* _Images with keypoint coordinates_
▬▬▬▬▬▬▬▬▬▬

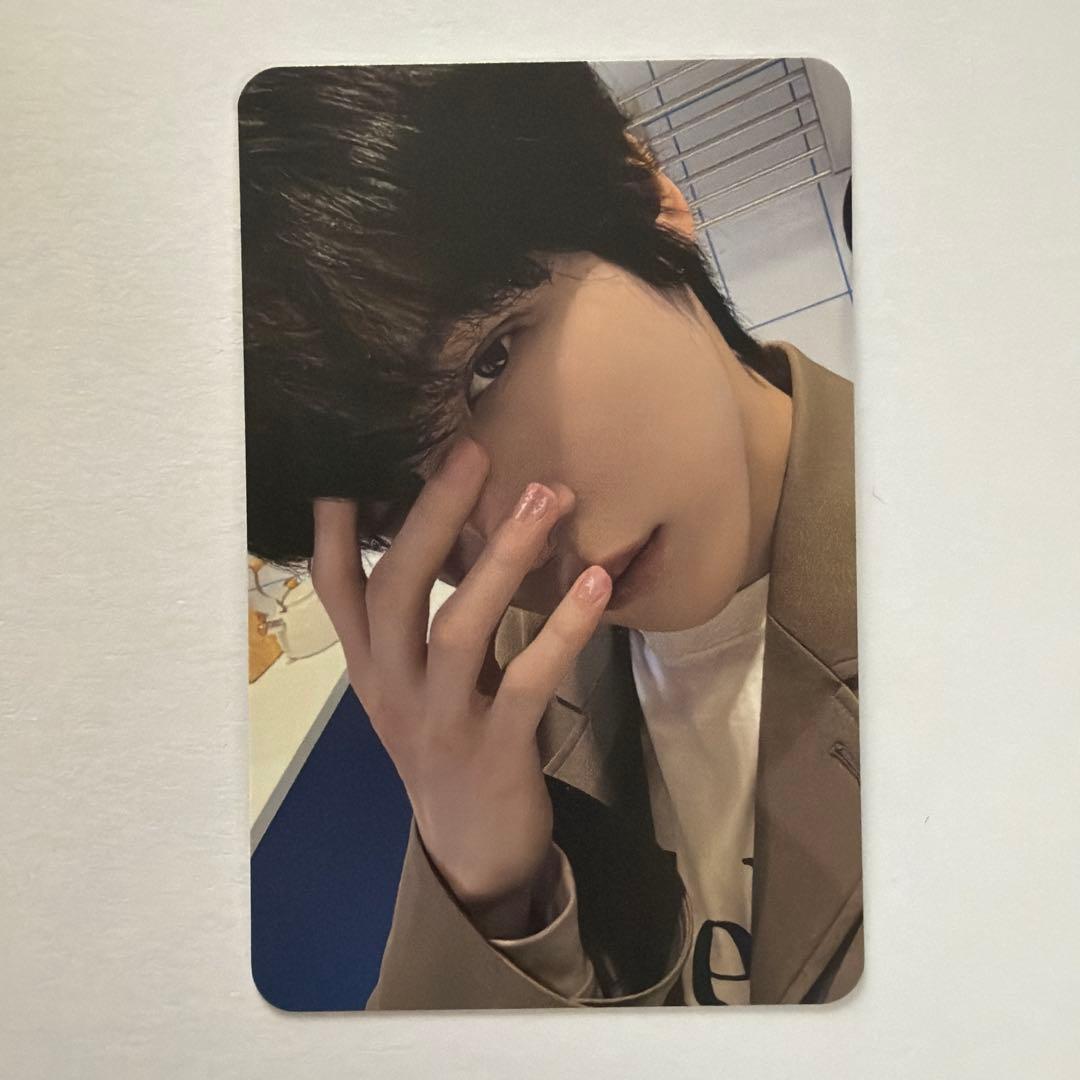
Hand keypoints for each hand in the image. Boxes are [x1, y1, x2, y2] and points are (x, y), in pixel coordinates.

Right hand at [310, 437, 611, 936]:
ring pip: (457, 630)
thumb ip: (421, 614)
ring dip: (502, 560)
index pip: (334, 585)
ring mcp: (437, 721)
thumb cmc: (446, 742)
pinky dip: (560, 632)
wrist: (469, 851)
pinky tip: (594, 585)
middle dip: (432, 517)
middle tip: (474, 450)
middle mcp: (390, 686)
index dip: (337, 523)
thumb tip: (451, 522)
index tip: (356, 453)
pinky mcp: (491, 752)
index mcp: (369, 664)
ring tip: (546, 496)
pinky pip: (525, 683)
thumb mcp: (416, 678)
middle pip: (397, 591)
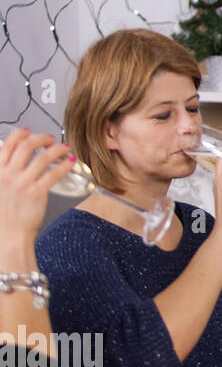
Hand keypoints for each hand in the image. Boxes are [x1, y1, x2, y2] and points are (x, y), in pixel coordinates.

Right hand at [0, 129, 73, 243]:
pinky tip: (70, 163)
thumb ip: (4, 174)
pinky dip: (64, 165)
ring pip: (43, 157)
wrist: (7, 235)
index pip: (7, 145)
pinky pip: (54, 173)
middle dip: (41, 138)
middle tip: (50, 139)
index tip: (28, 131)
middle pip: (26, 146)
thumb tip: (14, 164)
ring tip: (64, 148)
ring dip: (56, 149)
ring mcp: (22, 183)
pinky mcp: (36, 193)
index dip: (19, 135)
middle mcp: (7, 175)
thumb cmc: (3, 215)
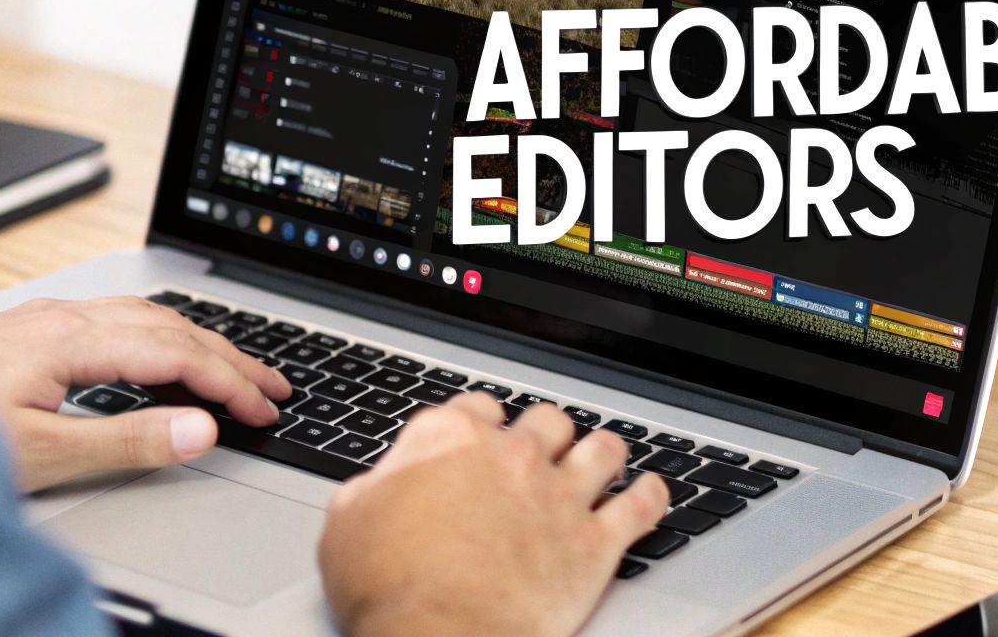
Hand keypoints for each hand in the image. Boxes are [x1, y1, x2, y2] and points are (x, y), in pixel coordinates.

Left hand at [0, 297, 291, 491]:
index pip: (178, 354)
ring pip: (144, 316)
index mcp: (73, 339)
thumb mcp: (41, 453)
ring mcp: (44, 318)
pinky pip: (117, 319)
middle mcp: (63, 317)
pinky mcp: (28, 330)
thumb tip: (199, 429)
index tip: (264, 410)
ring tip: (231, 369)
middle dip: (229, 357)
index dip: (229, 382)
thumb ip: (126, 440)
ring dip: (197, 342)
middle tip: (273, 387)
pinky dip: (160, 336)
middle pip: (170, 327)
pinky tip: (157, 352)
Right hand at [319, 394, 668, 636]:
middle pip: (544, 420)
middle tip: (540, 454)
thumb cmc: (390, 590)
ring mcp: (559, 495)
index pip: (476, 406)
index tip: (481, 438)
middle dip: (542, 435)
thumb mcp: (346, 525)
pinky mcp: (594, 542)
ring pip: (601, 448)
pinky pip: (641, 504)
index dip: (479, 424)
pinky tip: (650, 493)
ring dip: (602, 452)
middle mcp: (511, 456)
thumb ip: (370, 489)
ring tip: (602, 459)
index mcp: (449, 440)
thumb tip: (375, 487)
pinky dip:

▬▬▬▬▬▬▬▬▬▬

* _Exercise goal_
Check each line of the entries, and copy the ones that contain "hand".

* _Task output_
Hand keypoints for each hand in the image. Boxes are [x1, y1, x2, y2] and points are (x, y), in pixel coordinates.
Right hand at [310, 437, 611, 936]:
Hand keypoints for each hand in the image. Boxes are [x1, y1, x2, y2] and points are (x, y), in pixel coordinates.
Right hand at [0, 129, 73, 243]:
Hand keypoints for each hand in the image. Boxes are [x1, y1, x2, y2] and points are (x, y), in pixel coordinates.
Left hand at [0, 297, 291, 491]:
Right hand at [319, 394, 668, 636]:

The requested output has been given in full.